### Wat wordt gevraagd
#1 Tot welke omvang moet het bouwvlak volgens het tekstfragment worden vergroot?
#2 Schrijf letterlijk het deel van het tekstfragment over dat begint bij de woorden "2.1 Huidige situatie" en stop na de woorden "inrit (bron Google Streetview)".

2.1 Huidige situatie
De betreffende grondgebonden veehouderij is gelegen op het perceel Boveneind Zuidzijde 25 te Benschop. Benschop is een kern gelegen in het Groene Hart van Nederland, die naast een kleine woonkern voornamelijk bestaat uit lintbebouwing. Binnen het oorspronkelijke lint zijn verschillende functies aanwezig. Burgerwoningen, agrarische bedrijven en niet-agrarische bedrijven wisselen elkaar af.
 
Op het perceel Boveneind Zuidzijde 25 is een agrarisch bedrijf gevestigd in de vorm van een melkveehouderij. Op het terrein zijn momenteel een bedrijfswoning, een berging, een jongveestal en een melkveestal aanwezig. In de huidige situatie heeft het bouwvlak een omvang van circa 1,3 hectare. 
 
Foto vooraanzicht van Boveneind Zuidzijde 25, rechts nummer 27 (bron Google Streetview)
 
Foto vooraanzicht van Boveneind Zuidzijde 25 ter hoogte van nieuwe inrit (bron Google Streetview)
2.2 Toekomstige situatie
Het plan van de initiatiefnemer voorziet in de verplaatsing van de reeds eerder vergunde loods van de westkant naar de oostzijde van het bouwvlak. Daartoe dient het bestaande bouwvlak, zoals vastgelegd in het geldende bestemmingsplan “Landelijk gebied” gewijzigd en vergroot te worden tot 1,5 hectare. De uitbreidingsrichting, met name die in oostelijke richting is in het belang van een toekomstbestendige en duurzame ontwikkeling van het bedrijf. De nieuwe situatie maakt het mogelijk een nieuwe inrit aan de oostzijde te realiseren waarmee er een logischere route ontstaat en de verkeerbewegingen minder hinderlijk zijn voor de nabijgelegen woningen. Daarnaast maakt de gewijzigde situering van de reeds vergunde loods het mogelijk deze op termijn te gaan gebruiken als voerkeuken. Door in deze fase al rekening te houden met de toekomstige bedrijfsontwikkeling wordt de bedrijfsvoering voorzien van een passende planologische regeling welke ook rekening houdt met toekomstige ontwikkelingen binnen het bedrijf.

### Overzicht

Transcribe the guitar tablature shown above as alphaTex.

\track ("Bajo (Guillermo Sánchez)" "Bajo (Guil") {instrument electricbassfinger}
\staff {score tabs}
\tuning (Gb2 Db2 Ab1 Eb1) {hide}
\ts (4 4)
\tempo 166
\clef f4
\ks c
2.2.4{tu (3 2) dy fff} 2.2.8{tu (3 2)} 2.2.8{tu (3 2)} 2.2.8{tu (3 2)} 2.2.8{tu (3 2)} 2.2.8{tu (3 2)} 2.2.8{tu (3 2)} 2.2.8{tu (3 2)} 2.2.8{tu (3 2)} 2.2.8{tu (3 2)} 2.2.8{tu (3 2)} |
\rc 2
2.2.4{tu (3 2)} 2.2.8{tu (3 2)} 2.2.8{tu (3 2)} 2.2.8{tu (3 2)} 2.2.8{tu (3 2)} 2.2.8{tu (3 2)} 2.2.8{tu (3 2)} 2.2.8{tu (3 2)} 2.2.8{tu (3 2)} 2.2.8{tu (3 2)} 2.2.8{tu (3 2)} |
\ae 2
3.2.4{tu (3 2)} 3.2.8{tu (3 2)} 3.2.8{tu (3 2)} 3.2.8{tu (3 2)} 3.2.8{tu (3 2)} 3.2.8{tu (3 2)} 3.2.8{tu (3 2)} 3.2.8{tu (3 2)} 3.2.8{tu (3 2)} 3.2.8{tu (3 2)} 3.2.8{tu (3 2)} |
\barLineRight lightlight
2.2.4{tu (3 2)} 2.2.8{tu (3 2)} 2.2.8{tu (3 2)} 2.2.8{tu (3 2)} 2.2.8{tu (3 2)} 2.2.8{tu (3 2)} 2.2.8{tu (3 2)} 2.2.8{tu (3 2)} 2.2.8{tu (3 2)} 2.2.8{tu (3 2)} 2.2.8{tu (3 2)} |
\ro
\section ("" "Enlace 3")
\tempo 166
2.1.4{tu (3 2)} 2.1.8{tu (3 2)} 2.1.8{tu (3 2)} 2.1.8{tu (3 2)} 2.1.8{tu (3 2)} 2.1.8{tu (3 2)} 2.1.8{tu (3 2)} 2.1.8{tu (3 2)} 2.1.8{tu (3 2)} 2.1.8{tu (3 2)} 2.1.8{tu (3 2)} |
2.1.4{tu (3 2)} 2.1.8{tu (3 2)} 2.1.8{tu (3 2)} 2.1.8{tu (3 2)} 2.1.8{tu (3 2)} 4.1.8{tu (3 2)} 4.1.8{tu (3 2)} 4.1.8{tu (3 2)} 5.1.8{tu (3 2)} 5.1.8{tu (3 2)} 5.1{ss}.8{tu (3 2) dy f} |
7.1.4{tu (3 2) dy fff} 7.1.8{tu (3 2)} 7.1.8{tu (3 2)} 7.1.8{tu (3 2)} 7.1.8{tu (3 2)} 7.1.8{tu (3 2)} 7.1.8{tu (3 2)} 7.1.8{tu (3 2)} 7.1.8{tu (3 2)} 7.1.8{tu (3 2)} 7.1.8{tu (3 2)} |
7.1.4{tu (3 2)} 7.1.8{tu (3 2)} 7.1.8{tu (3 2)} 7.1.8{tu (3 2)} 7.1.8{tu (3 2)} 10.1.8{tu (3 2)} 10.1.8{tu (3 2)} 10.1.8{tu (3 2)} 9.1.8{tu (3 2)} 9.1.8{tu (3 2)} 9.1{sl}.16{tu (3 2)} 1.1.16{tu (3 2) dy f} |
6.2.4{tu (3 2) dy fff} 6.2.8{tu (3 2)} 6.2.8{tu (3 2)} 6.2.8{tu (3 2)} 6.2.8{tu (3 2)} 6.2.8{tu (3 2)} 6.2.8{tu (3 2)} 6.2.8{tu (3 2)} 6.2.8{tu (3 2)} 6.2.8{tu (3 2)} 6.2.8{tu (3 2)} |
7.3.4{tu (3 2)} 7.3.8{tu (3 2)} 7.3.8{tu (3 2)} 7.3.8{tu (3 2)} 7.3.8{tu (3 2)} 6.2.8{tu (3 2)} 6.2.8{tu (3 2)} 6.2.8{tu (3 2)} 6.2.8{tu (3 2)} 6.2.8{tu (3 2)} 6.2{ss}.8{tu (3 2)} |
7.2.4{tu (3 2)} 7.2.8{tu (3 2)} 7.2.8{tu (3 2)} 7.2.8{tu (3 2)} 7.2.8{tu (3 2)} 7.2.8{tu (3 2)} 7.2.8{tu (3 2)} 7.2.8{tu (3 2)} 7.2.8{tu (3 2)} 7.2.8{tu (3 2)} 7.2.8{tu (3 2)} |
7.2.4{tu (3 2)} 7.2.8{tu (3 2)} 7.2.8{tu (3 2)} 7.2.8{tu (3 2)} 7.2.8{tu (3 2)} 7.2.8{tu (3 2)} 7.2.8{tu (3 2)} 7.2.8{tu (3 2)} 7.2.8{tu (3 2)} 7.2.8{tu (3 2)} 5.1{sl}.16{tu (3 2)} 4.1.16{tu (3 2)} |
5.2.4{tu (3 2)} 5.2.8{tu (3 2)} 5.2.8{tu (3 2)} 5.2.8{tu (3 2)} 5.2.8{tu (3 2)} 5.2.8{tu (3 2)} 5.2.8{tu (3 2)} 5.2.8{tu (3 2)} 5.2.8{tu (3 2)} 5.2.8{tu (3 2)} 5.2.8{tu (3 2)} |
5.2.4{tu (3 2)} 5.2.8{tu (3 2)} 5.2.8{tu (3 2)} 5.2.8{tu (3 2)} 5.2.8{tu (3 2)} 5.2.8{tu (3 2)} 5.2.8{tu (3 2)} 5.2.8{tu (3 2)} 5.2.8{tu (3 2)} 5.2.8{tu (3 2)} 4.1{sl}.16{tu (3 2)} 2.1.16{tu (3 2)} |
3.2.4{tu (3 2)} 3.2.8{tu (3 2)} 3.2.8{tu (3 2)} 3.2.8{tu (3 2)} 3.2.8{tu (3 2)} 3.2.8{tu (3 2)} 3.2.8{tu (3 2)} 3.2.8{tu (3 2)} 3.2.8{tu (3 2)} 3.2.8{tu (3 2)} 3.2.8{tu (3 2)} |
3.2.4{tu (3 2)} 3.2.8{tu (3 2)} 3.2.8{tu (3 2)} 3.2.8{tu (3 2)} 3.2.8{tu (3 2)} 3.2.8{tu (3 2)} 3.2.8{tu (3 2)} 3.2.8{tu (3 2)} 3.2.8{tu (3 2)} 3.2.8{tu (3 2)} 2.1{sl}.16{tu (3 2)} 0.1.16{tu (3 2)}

### Antwoorden per opdracht
#1 Tot 1,5 hectare.

#2
2.1 Huidige situatie
De betreffende grondgebonden veehouderij is gelegen op het perceel Boveneind Zuidzijde 25 te Benschop. Benschop is een kern gelegen in het Groene Hart van Nederland, die naast een kleine woonkern voornamelijk bestaat uit lintbebouwing. Binnen het oorspronkelijke lint zijn verschillende functies aanwezig. Burgerwoningen, agrarische bedrijven en niet-agrarische bedrijven wisselen elkaar af.
 
Op het perceel Boveneind Zuidzijde 25 is een agrarisch bedrijf gevestigd in de vorm van een melkveehouderij. Op het terrein zijn momenteel een bedrijfswoning, een berging, een jongveestal en een melkveestal aanwezig. In de huidige situatie heeft het bouwvlak een omvang van circa 1,3 hectare. 
 
Foto vooraanzicht van Boveneind Zuidzijde 25, rechts nummer 27 (bron Google Streetview)
 
Foto vooraanzicht van Boveneind Zuidzijde 25 ter hoogte van nieuwe inrit (bron Google Streetview)